Let’s see, I know I get a lot of laundry folded while I referee a full-contact Connect Four match. I prepare dinner while Chloe colours circles at the kitchen table and I say, “Great job on those circles Chloe! Is it time to try an oval?” I watch the girls build a tower of blocks while I tidy the Littlest Pet Shop shopping mall that has been abandoned in the corner after Barbie and Ken arrived in the mall parking lot and things got ugly. I take them grocery shopping and ask them to help choose fresh produce or a box of cereal from the shelf and help me put the groceries into bags. That’s playing right?

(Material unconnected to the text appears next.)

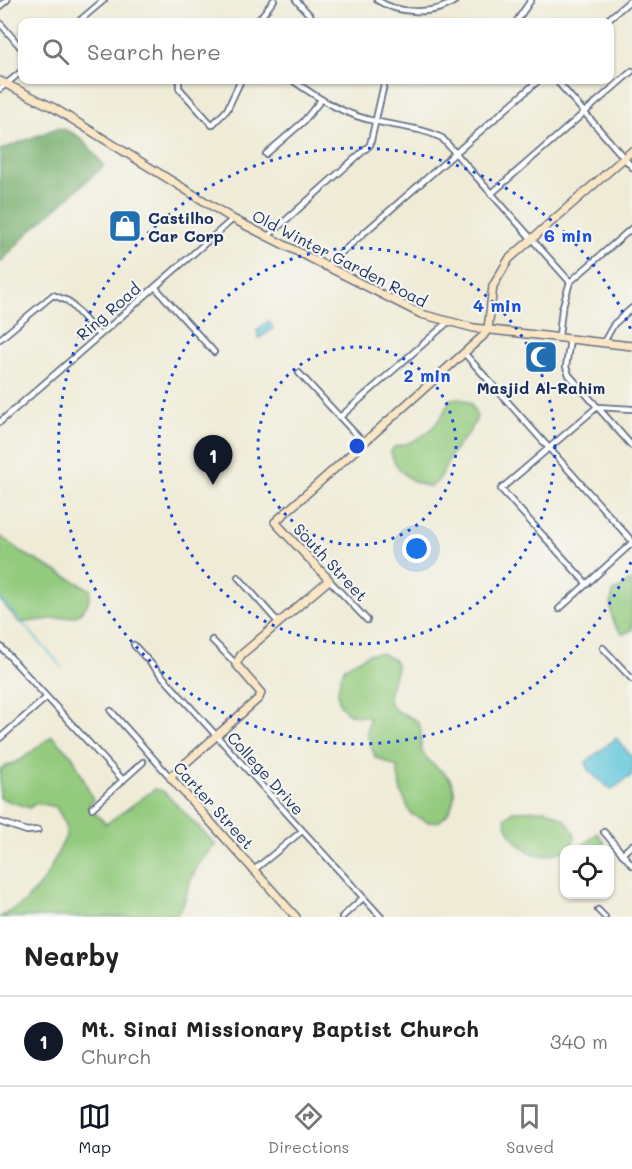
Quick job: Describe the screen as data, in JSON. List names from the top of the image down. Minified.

It occurred to me in that moment, I don’t always get down on the floor and become fully engaged in their creative play. In part because I know I can use that time as an opportunity to get something done, to think about dinner options, to make beds, put away laundry, clean up a stain or sweep the floor. I can google things like, “how long does it take to sell a house after a lice invasion?”

I make excuses in my head like, “this independent play is a great way for them to get creative without me always being involved.” Or, “it’s a way for them to confront challenges and come up with solutions without the help of an adult coming in to save the day.” I feel better when I tell myself these things but the reality is my oldest is turning nine years old this week, time is flying by. Would it kill me to wait to change the garbage under the kitchen sink in fifteen minutes?

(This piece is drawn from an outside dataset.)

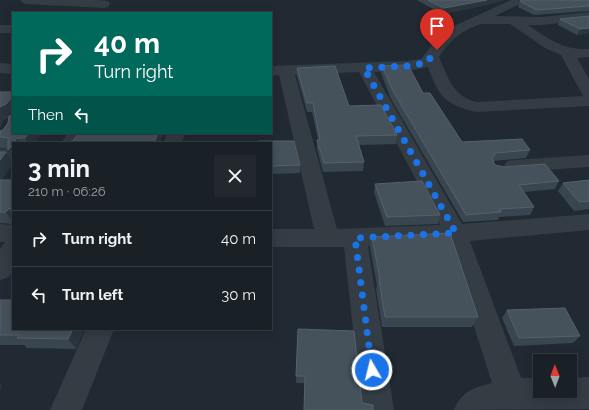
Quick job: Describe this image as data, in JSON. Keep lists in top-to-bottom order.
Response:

I sat down at the restaurant the kids had put together in the basement.

I learned a lot about my kids in just a few short minutes of make believe at Rosalinda’s Diner.

  1. They will over-salt the food of an ornery customer with an empty bottle of glitter glue. I like that they see salt as a way to poison people—they do listen.
  2. Before I had the chance to order, someone brought me a piping hot cup of “steeped tea with two milk” in a doll sized, yellow, plastic cup, just the way I like it. They know me better than I thought.
  3. There are two kinds of bacon; crispy and sizzlin’
  4. Asking what the difference is between crispy and sizzlin’ bacon will really annoy the chef. Just know there is a difference. A big difference.
  5. Hanna has 98 pieces of make-up and Ellie only has three. How did things spiral so out of control before being brought to my attention?
  6. Hanna was secretly awake last night when I came into her room and put her cozy blanket over her. She was too tired to say thanks but she was actually cold and was really happy I did that.

 

Sometimes we need to get down on the floor and play. One of us might discover what sizzlin’ bacon is.